### CONSIGNAS DEL EJERCICIO
(1) ¿Qué salmo cita el texto sobre la congregación?
(2) Enumera lo que, según el texto sobre la congregación, tienen las personas más serias y exitosas que sirven en la tierra.
(3) Retoma el texto sobre la congregación y continúalo a partir de su última oración.

### TEXTO PROPORCIONADO
────────────────────

Las personas más serias que sirven en la tierra, los más exitosos, tienen un líder de guía espiritual, un hermano mayor y una congregación en la cual sirven y comparten con todos los hermanos
Tener un pastor y ser parte activa de una congregación trae ayuda personal y familiar. Hay pruebas que la familia que es parte de alguna congregación crece más sana.
No tener una congregación es ser esclavo del egoísmo, las personas más serias que sirven en la tierra, los más exitosos, tienen un líder de guía espiritual, un hermano mayor y una congregación en la cual sirven y comparten con todos los hermanos. Es por eso que el Salmo 133 dice así: Mira cuan bueno, y cuán delicioso es, habitar los hermanos juntos y en armonía, es como el buen óleo sobre la cabeza, el cual desciende sobre la Barba, la barba de Aaron, y baja hasta el borde de sus vestiduras Cómo el Roció de Hermón que desciende sobre los montes de Sion, porque allí envía Jehová, bendición y vida eterna.

────────────────────

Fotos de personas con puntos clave
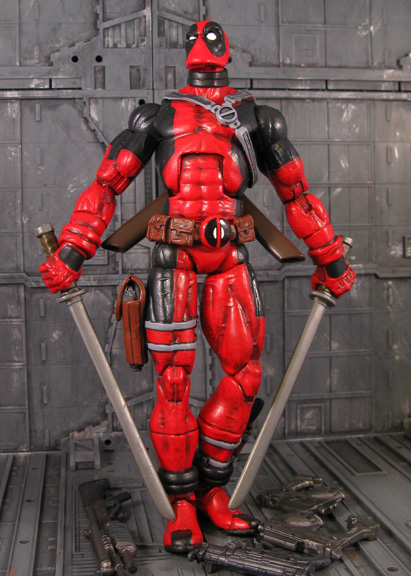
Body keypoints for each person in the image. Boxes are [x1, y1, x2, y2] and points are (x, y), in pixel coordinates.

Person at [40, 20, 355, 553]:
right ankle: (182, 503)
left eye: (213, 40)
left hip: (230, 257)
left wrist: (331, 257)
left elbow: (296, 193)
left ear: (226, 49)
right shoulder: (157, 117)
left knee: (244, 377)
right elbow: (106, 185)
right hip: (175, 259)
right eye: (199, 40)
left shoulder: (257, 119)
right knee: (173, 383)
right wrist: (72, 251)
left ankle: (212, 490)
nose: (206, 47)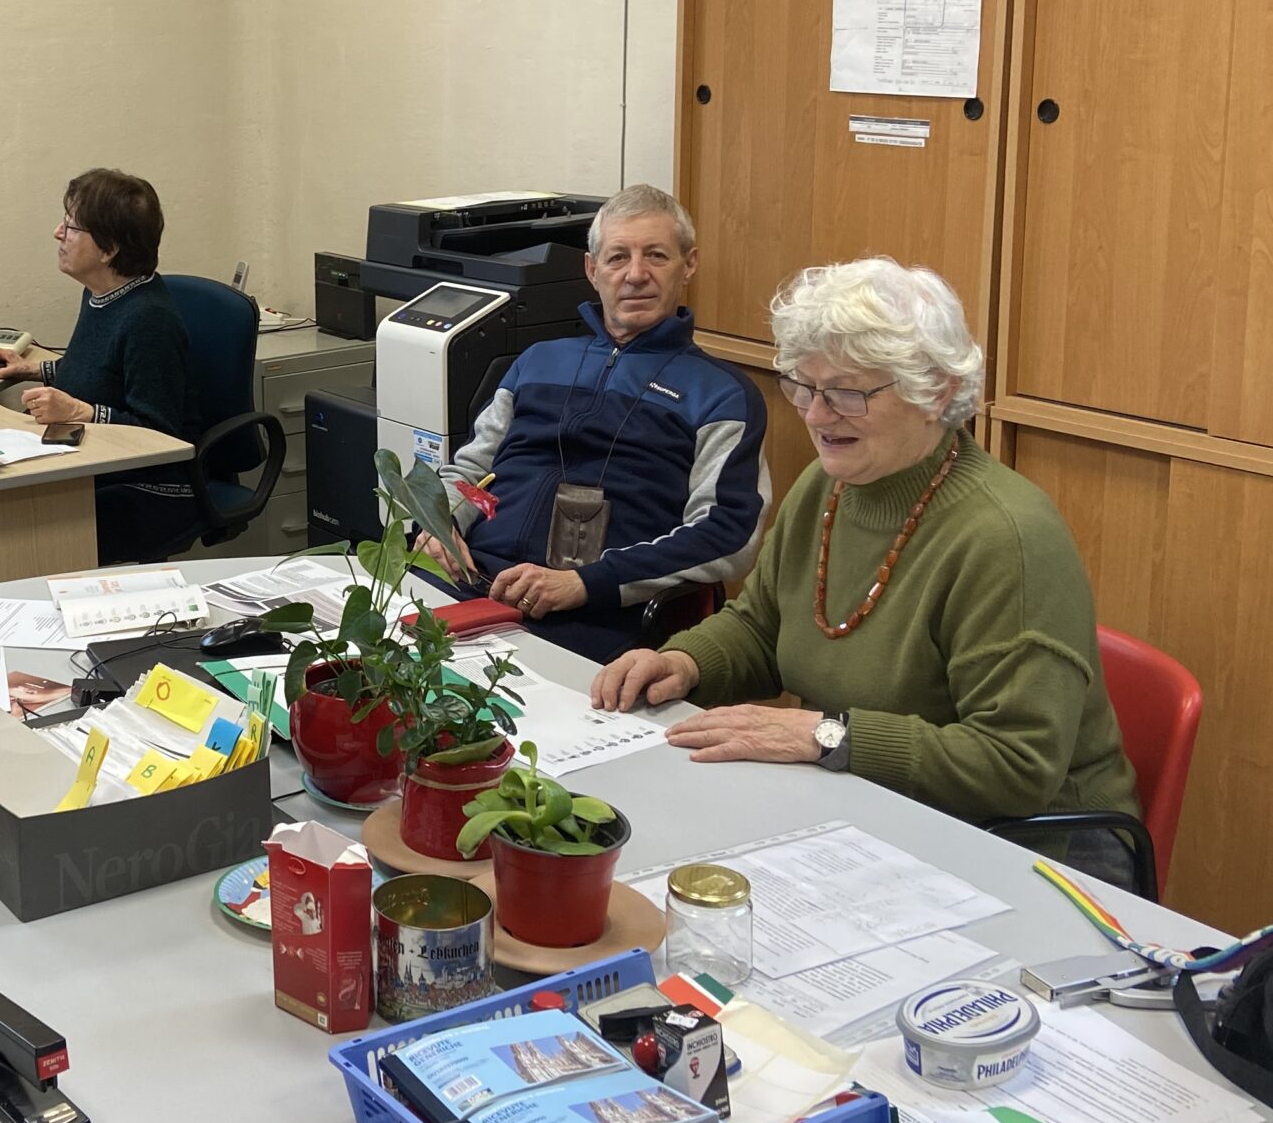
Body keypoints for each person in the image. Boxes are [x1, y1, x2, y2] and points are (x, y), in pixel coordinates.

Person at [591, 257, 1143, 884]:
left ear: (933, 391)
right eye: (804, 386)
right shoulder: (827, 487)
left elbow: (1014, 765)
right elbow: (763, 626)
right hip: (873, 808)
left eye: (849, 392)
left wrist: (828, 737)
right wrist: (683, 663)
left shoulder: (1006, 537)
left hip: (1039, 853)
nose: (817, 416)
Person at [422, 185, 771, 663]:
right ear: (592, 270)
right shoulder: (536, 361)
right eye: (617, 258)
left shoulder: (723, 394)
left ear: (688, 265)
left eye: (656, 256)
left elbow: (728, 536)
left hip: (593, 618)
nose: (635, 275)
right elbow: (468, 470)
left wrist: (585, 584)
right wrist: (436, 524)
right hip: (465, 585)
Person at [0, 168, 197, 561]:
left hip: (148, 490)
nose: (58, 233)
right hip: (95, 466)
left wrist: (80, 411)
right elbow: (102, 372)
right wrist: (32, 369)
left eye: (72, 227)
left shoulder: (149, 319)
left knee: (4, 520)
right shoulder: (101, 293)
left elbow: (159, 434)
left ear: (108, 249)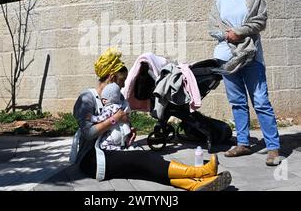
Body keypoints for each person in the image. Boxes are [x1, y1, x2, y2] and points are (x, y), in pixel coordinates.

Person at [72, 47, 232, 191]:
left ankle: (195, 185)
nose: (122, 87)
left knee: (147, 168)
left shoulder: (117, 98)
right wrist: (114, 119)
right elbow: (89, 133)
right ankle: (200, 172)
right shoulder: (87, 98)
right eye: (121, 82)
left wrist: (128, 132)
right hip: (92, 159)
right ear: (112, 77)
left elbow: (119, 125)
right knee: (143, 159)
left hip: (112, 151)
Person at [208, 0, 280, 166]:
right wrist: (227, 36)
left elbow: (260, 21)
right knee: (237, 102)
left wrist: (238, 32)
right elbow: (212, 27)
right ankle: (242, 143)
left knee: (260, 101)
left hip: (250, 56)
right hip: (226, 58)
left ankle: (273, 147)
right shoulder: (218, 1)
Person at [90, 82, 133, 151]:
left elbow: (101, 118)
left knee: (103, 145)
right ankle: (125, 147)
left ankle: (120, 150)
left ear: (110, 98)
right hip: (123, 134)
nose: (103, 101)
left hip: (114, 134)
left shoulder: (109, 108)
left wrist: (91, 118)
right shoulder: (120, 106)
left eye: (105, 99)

────────────────────

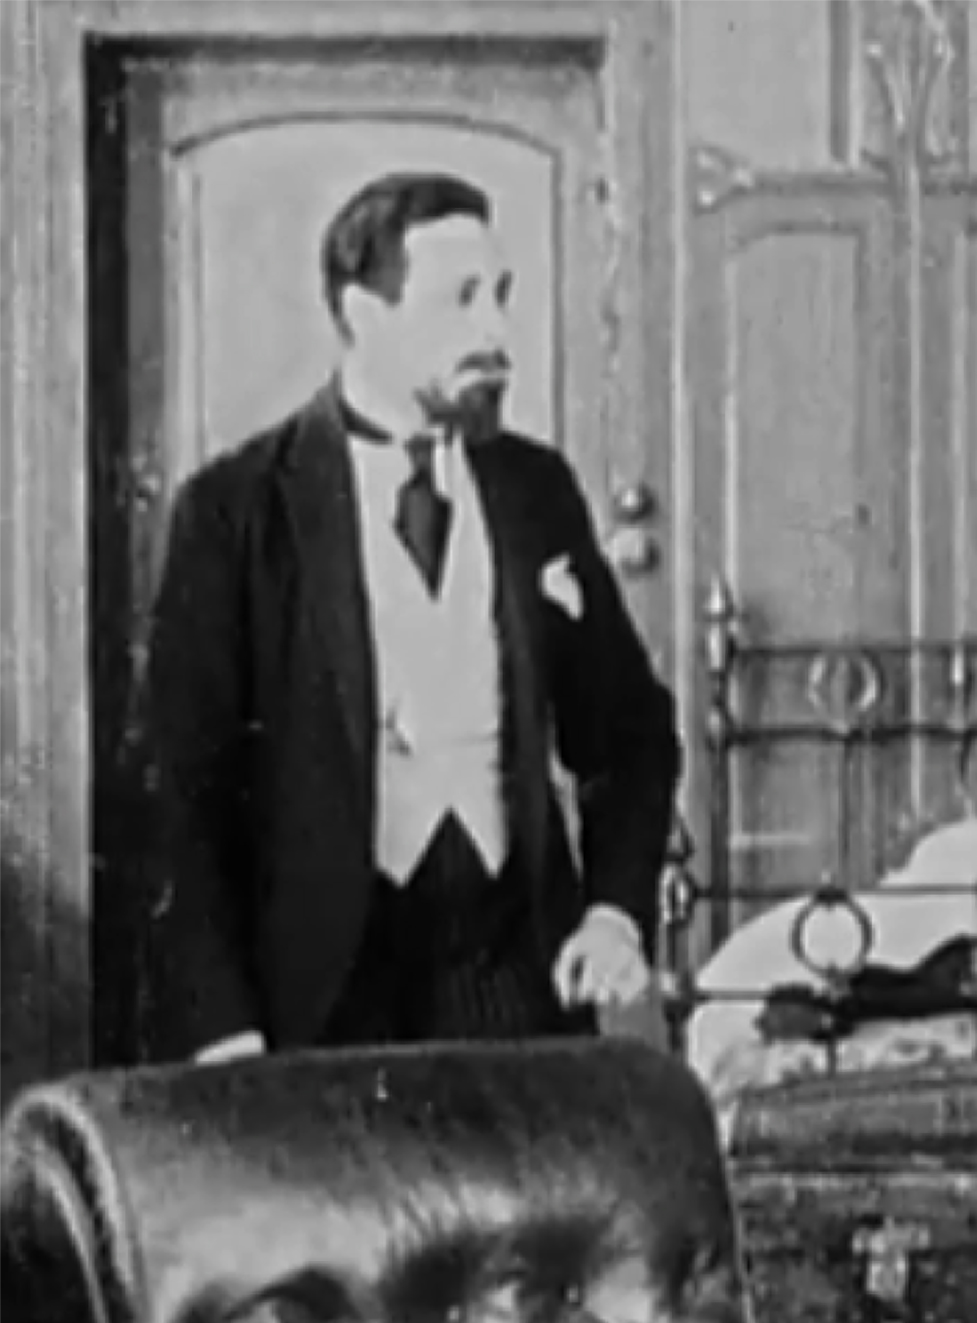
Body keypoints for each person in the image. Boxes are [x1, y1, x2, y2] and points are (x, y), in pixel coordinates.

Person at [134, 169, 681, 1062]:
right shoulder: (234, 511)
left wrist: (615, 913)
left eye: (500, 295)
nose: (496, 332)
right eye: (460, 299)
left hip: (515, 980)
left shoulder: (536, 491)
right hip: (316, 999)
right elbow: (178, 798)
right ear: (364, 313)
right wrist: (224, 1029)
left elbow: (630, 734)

────────────────────

### RESPUESTAS
(1) El Salmo 133.

(2) Un líder de guía espiritual, un hermano mayor y una congregación en la cual sirven y comparten con todos los hermanos.

(3)
El Salmo 133 es una palabra tesoro que habla del poder de habitar juntos en armonía, la soledad no es un síntoma de salud mental correcta, el ser humano no existe para vivir sólo, habitar sólo, y rechazar el compañerismo las personas que se entregan a la soledad y esconden el compartir con otros casi siempre tienen alguna enfermedad caótica en su mente y corazón los seres humanos saben que pueden compartir con otros, recibiendo lo bueno rechazando lo malo. Pero el Salmo 133 dice que es bueno habitar juntos y en armonía. Dos palabras claves: juntos y armonía.
Juntos tienen que ver con la capacidad que debemos tener todos nosotros del compartir como hermanos y hermanas en la fe. Cuando nosotros podemos compartir ganamos, comer juntos trae sanidad, cantar juntos liberación, dar para Dios juntos en armonía en la congregación, ayudando a las misiones, sirviendo con nuestros diezmos, ayudando a los pobres, ayudando a los niños, ayudando a las viudas, sirviendo en las mesas, esto no nos perjudica, al contrario, nos sana.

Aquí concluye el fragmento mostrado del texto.